Data records

-------

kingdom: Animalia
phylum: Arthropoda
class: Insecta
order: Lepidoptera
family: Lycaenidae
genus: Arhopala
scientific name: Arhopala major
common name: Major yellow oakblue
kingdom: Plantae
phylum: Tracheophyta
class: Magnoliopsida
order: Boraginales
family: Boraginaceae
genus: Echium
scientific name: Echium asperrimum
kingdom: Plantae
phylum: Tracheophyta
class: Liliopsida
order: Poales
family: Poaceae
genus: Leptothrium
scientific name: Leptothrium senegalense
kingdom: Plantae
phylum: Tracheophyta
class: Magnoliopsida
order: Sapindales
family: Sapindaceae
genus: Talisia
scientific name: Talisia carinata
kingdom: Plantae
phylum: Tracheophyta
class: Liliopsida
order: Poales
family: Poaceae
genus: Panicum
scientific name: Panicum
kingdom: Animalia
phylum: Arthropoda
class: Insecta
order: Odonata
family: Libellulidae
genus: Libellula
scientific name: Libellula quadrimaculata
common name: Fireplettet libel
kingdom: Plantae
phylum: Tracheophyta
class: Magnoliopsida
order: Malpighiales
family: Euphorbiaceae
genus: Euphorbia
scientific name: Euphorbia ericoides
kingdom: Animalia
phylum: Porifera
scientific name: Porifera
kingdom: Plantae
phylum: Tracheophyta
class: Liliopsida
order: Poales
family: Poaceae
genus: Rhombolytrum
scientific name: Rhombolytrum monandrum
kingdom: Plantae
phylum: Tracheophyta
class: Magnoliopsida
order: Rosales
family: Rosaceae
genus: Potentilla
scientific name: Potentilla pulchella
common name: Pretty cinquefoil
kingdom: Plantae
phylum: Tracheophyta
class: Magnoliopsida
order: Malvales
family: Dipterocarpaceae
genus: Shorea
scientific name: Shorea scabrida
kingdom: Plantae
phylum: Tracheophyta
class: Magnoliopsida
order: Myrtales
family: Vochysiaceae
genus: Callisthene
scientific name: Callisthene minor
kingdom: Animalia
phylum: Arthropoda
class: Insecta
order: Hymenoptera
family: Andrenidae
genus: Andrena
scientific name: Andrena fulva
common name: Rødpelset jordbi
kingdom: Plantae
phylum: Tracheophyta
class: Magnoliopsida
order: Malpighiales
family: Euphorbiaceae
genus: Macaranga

-------

● Stated problem: Write out every one of the lines above without changing anything.

● Exercise response:
kingdom: Animalia
phylum: Arthropoda
class: Insecta
order: Lepidoptera
family: Lycaenidae
genus: Arhopala
scientific name: Arhopala major
common name: Major yellow oakblue
kingdom: Plantae
phylum: Tracheophyta
class: Magnoliopsida
order: Boraginales
family: Boraginaceae
genus: Echium
scientific name: Echium asperrimum
kingdom: Plantae
phylum: Tracheophyta
class: Liliopsida
order: Poales
family: Poaceae
genus: Leptothrium
scientific name: Leptothrium senegalense
kingdom: Plantae
phylum: Tracheophyta
class: Magnoliopsida
order: Sapindales
family: Sapindaceae
genus: Talisia
scientific name: Talisia carinata
kingdom: Plantae
phylum: Tracheophyta
class: Liliopsida
order: Poales
family: Poaceae
genus: Panicum
scientific name: Panicum
kingdom: Animalia
phylum: Arthropoda
class: Insecta
order: Odonata
family: Libellulidae
genus: Libellula
scientific name: Libellula quadrimaculata
common name: Fireplettet libel
kingdom: Plantae
phylum: Tracheophyta
class: Magnoliopsida
order: Malpighiales
family: Euphorbiaceae
genus: Euphorbia
scientific name: Euphorbia ericoides
kingdom: Animalia
phylum: Porifera
scientific name: Porifera
kingdom: Plantae
phylum: Tracheophyta
class: Liliopsida
order: Poales
family: Poaceae
genus: Rhombolytrum
scientific name: Rhombolytrum monandrum
kingdom: Plantae
phylum: Tracheophyta
class: Magnoliopsida
order: Rosales
family: Rosaceae
genus: Potentilla
scientific name: Potentilla pulchella
common name: Pretty cinquefoil
kingdom: Plantae
phylum: Tracheophyta
class: Magnoliopsida
order: Malvales
family: Dipterocarpaceae
genus: Shorea
scientific name: Shorea scabrida
kingdom: Plantae
phylum: Tracheophyta
class: Magnoliopsida
order: Myrtales
family: Vochysiaceae
genus: Callisthene
scientific name: Callisthene minor
kingdom: Animalia
phylum: Arthropoda
class: Insecta
order: Hymenoptera
family: Andrenidae
genus: Andrena
scientific name: Andrena fulva
common name: Rødpelset jordbi
kingdom: Plantae
phylum: Tracheophyta
class: Magnoliopsida
order: Malpighiales
family: Euphorbiaceae
genus: Macaranga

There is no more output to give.